DESCRIPTION OF THE TASK
Please copy out all of the data below word for word, keeping every line as it appears.

::::::::

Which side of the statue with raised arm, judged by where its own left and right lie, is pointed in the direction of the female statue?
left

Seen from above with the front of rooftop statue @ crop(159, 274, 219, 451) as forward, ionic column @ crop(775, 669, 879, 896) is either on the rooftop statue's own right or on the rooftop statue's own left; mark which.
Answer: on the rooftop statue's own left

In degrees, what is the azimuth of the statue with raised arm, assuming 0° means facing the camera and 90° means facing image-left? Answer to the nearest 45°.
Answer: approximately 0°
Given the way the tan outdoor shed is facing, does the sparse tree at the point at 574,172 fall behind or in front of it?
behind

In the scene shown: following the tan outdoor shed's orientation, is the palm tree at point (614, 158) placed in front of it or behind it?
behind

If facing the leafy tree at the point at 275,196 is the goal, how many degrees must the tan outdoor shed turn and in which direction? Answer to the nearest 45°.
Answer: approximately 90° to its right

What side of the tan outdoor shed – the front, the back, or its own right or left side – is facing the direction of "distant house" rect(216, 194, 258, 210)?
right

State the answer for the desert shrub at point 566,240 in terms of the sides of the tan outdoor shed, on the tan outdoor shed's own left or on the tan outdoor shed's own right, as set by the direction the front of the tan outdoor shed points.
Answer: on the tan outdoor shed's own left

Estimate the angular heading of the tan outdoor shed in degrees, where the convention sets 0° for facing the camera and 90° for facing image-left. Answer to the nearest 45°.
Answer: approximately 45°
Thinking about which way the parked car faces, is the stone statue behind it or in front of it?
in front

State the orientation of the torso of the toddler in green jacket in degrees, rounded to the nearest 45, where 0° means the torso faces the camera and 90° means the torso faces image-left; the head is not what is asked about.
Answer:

::::::::

SOLUTION TO THIS PROBLEM
Which side of the statue with raised arm, judged by where its own left and right lie, is pointed in the direction of the female statue?
left

Seen from above with the front of rooftop statue @ crop(159, 274, 219, 451) as forward, ionic column @ crop(775, 669, 879, 896) is either on the rooftop statue's own right or on the rooftop statue's own left; mark which.
Answer: on the rooftop statue's own left

In degrees, what is the azimuth of the statue with raised arm, assuming 0° means facing the camera and 90° means facing image-left? Answer to the nearest 45°.
Answer: approximately 0°
Given the way the tan outdoor shed is facing, does the sparse tree at the point at 574,172 fall behind or in front of it?
behind

In the scene shown: following the tan outdoor shed's orientation, is the palm tree at point (614, 158) placed in front of it or behind it?
behind

If facing the leafy tree at the point at 275,196 is the goal, how many degrees must the tan outdoor shed turn and in which direction? Answer to the nearest 45°.
Answer: approximately 90° to its right

What side of the tan outdoor shed – the front, the back, or its own right or left side – is facing the direction of "distant house" rect(216, 194, 258, 210)?
right

State the answer for the desert shrub at point 566,240 in terms of the sides of the tan outdoor shed, on the tan outdoor shed's own left or on the tan outdoor shed's own right, as set by the direction the front of the tan outdoor shed points.
Answer: on the tan outdoor shed's own left

Estimate the angular heading of the tan outdoor shed in degrees, where the convention sets 0° for facing the camera and 90° for facing image-left. Answer to the nearest 45°.
Answer: approximately 45°
Thinking about which way the parked car faces, is the stone statue behind it or in front of it?
in front

State the orientation of the torso of the toddler in green jacket in degrees, rounded to the nearest 45, where 0° means the torso faces the camera and 90° means the torso faces image-left; the head is not what is asked about.
Answer:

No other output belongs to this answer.